Also presented at TPDP 2017; preliminary version posted as arXiv:1709.05396 [cs.DS].
2018: Published in Anna R. Karlin, editor, 9th Innovations in Theoretical Computer Science Conference (ITCS 2018), volume 94 of Leibniz International Proceedings in Informatics (LIPIcs), pp 43:1-43:21. http://drops.dagstuhl.de/opus/frontdoor.php?source_opus=8353
We consider the problem of designing and analyzing differentially private algorithms that can be implemented on discrete models of computation in strict polynomial time, motivated by known attacks on floating point implementations of real-arithmetic differentially private algorithms (Mironov, CCS 2012) and the potential for timing attacks on expected polynomial-time algorithms.
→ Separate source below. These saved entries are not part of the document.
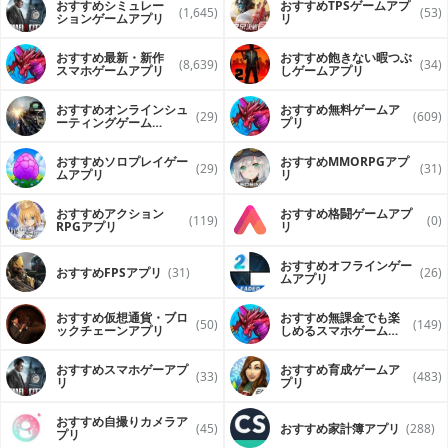
おすすめシミュレー
おすすめTPSゲームアプ
(1,645)
(53)
ションゲームアプリ
リ
おすすめ最新・新作
おすすめ飽きない暇つぶ
(8,639)
(34)
スマホゲームアプリ
しゲームアプリ
おすすめオンラインシュ
おすすめ無料ゲームア
(29)
(609)
ーティングゲーム
プリ
（FPS・TPS）アプリ
おすすめソロプレイゲー
おすすめ MMORPGアプ
(29)
(31)
ムアプリ
リ
おすすめアクション
おすすめ格闘ゲームアプ
(119)
(0)
RPGアプリ
リ
おすすめオフラインゲー
おすすめFPSアプリ
(31)
(26)
ムアプリ
おすすめ仮想通貨・ブロ
おすすめ無課金でも楽
(50)
(149)
ックチェーンアプリ
しめるスマホゲームア
プリ
おすすめスマホゲーアプ
おすすめ育成ゲームア
(33)
(483)
リ
プリ
おすすめ自撮りカメラア
(45)
おすすめ家計簿アプリ
(288)
プリ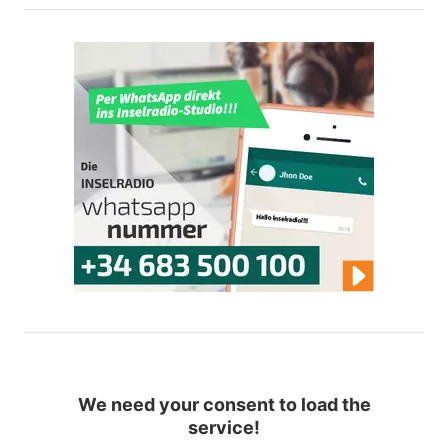
We need your consent to load the
service!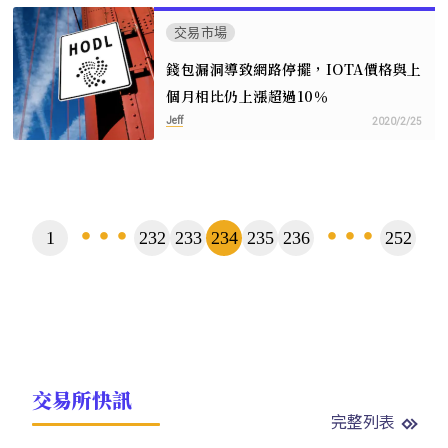
交易市場
錢包漏洞導致網路停擺，IOTA價格與上
個月相比仍上漲超過10％
Jeff
2020/2/25
頁
1
232
233
234
235
236
252
...
...
數
交易所快訊
完整列表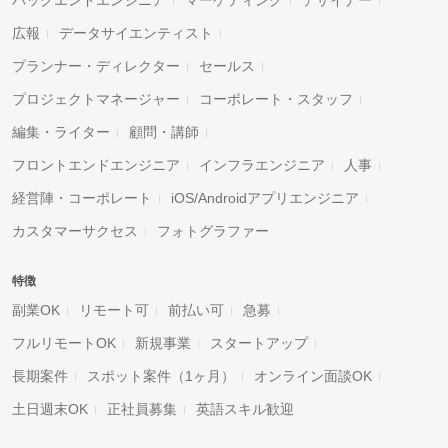
広報
データサイエンティスト
プランナー・ディレクター
セールス
プロジェクトマネージャー
コーポレート・スタッフ
編集・ライター
顧問・講師
フロントエンドエンジニア
インフラエンジニア
人事
経営陣・コーポレート
iOS/Androidアプリエンジニア
カスタマーサクセス
フォトグラファー
特徴
副業OK
リモート可
前払い可
急募
フルリモートOK
新規事業
スタートアップ
長期案件
スポット案件（1ヶ月）
オンライン面談OK
土日週末OK
正社員募集
英語スキル歓迎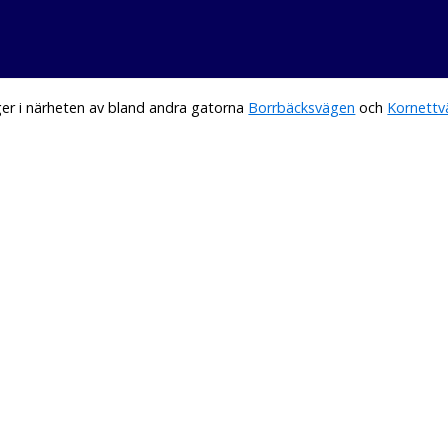
er i närheten av bland andra gatorna
Borrbäcksvägen
och
Kornett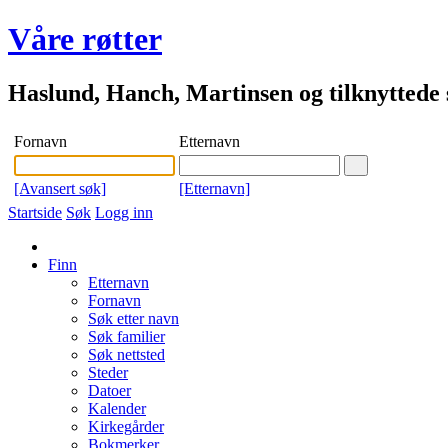
Våre røtter
Haslund, Hanch, Martinsen og tilknyttede s
Fornavn
Etternavn
[Avansert søk]
[Etternavn]
Startside
Søk
Logg inn
Finn
Etternavn
Fornavn
Søk etter navn
Søk familier
Søk nettsted
Steder
Datoer
Kalender
Kirkegårder
Bokmerker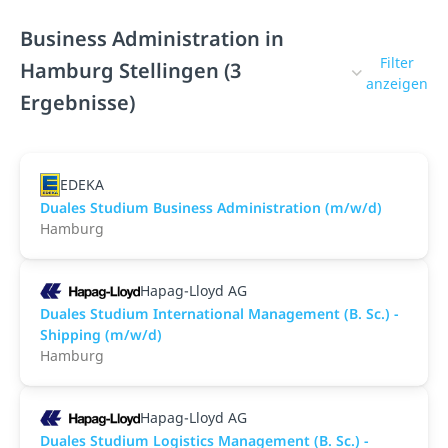
Business Administration in
Filter
Hamburg Stellingen (3
anzeigen
Ergebnisse)
EDEKA
Duales Studium Business Administration (m/w/d)
Hamburg
Hapag-Lloyd AG
Duales Studium International Management (B. Sc.) -
Shipping (m/w/d)
Hamburg
Hapag-Lloyd AG
Duales Studium Logistics Management (B. Sc.) -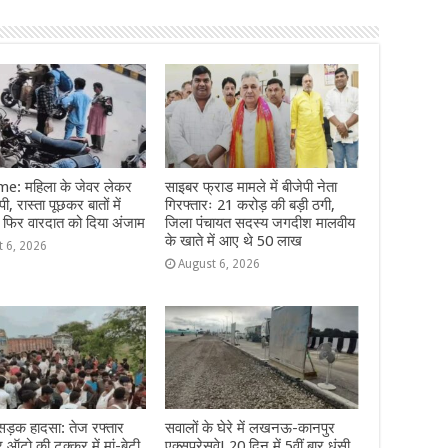
e: महिला के जेवर लेकर
साइबर फ्राड मामले में बीजेपी नेता
ी, रास्ता पूछकर बातों में
गिरफ्तारः 21 करोड़ की बड़ी ठगी,
 फिर वारदात को दिया अंजाम
जिला पंचायत सदस्य जगदीश मालवीय
के खाते में आए थे 50 लाख
t 6, 2026
August 6, 2026
 सड़क हादसा: तेज रफ्तार
सवालों के घेरे में लखनऊ-कानपुर
ऑटो की टक्कर में मां-बेटी
एक्सप्रेसवे! 20 दिन में 5वीं बार धंसी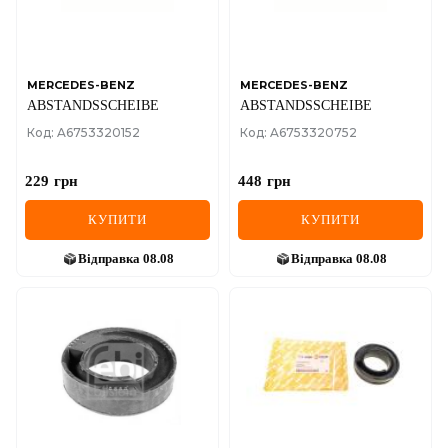
SEAT
SKODA
SMART
MERCEDES-BENZ
MERCEDES-BENZ
ABSTANDSSCHEIBE
ABSTANDSSCHEIBE
SSANGYONG
Код: A6753320152
Код: A6753320752
SUBARU
229
грн
448
грн
SUZUKI
КУПИТИ
КУПИТИ
TESLA
Відправка
08.08
Відправка
08.08
TOYOTA
VOLVO
VW
ZEEKR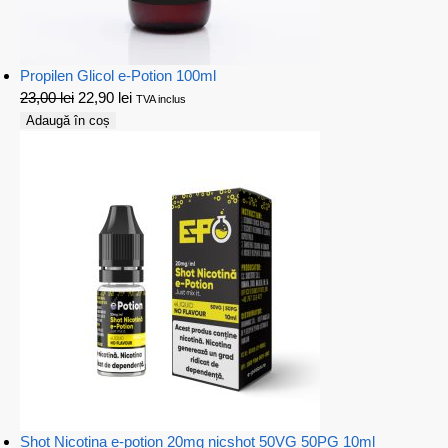
Propilen Glicol e-Potion 100ml
23,00
lei
22,90
lei
TVA inclus
Adaugă în coș
Shot Nicotina e-potion 20mg nicshot 50VG 50PG 10ml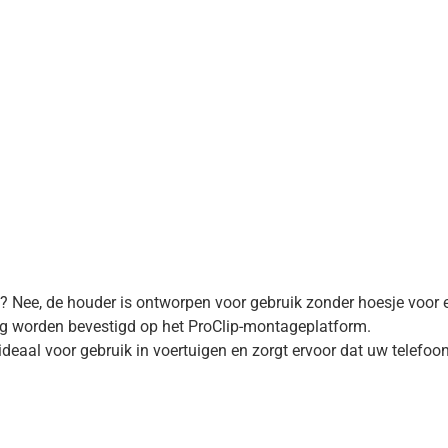
e? Nee, de houder is ontworpen voor gebruik zonder hoesje voor 
ig worden bevestigd op het ProClip-montageplatform.
deaal voor gebruik in voertuigen en zorgt ervoor dat uw telefoon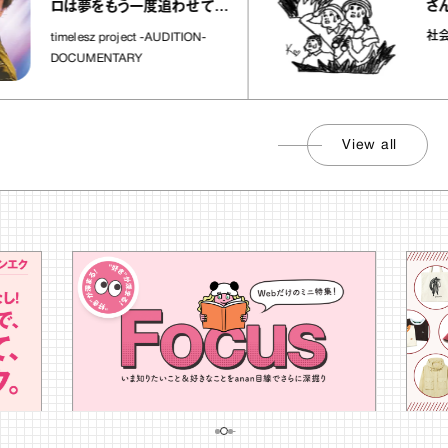
さんが解
ロは夢をもう一度追わせてく
れた場所」
社会のじか
timelesz project -AUDITION-
DOCUMENTARY
View all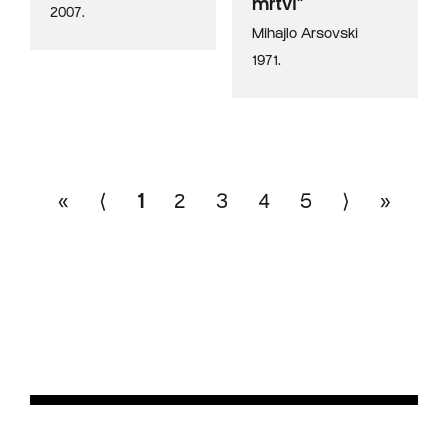
mrtvi"
2007.
Mihajlo Arsovski
1971.
«
⟨
1
2
3
4
5
⟩
»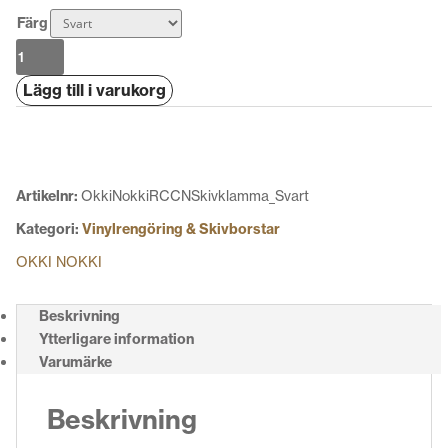
Färg
Okki
Nokki
Lägg till i varukorg
RCCN
Skivklämma
mängd
Artikelnr:
OkkiNokkiRCCNSkivklamma_Svart
Kategori:
Vinylrengöring & Skivborstar
OKKI NOKKI
Beskrivning
Ytterligare information
Varumärke
Beskrivning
As a case study, we examine the basic problem of approximating the histogram of a categorical dataset over a possibly large data universe \(X\). The classic Laplace Mechanism (Dwork, McSherry, Nissim, Smith, TCC 2006 and J. Privacy & Confidentiality 2017) does not satisfy our requirements, as it is based on real arithmetic, and natural discrete analogues, such as the Geometric Mechanism (Ghosh, Roughgarden, Sundarajan, STOC 2009 and SICOMP 2012), take time at least linear in \(|X|\), which can be exponential in the bit length of the input.
In this paper, we provide strict polynomial-time discrete algorithms for approximate histograms whose simultaneous accuracy (the maximum error over all bins) matches that of the Laplace Mechanism up to constant factors, while retaining the same (pure) differential privacy guarantee. One of our algorithms produces a sparse histogram as output. Its “per-bin accuracy” (the error on individual bins) is worse than that of the Laplace Mechanism by a factor of \(\log |X|\), but we prove a lower bound showing that this is necessary for any algorithm that produces a sparse histogram. A second algorithm avoids this lower bound, and matches the per-bin accuracy of the Laplace Mechanism, by producing a compact and efficiently computable representation of a dense histogram; it is based on an \((n + 1)\)-wise independent implementation of an appropriately clamped version of the Discrete Geometric Mechanism.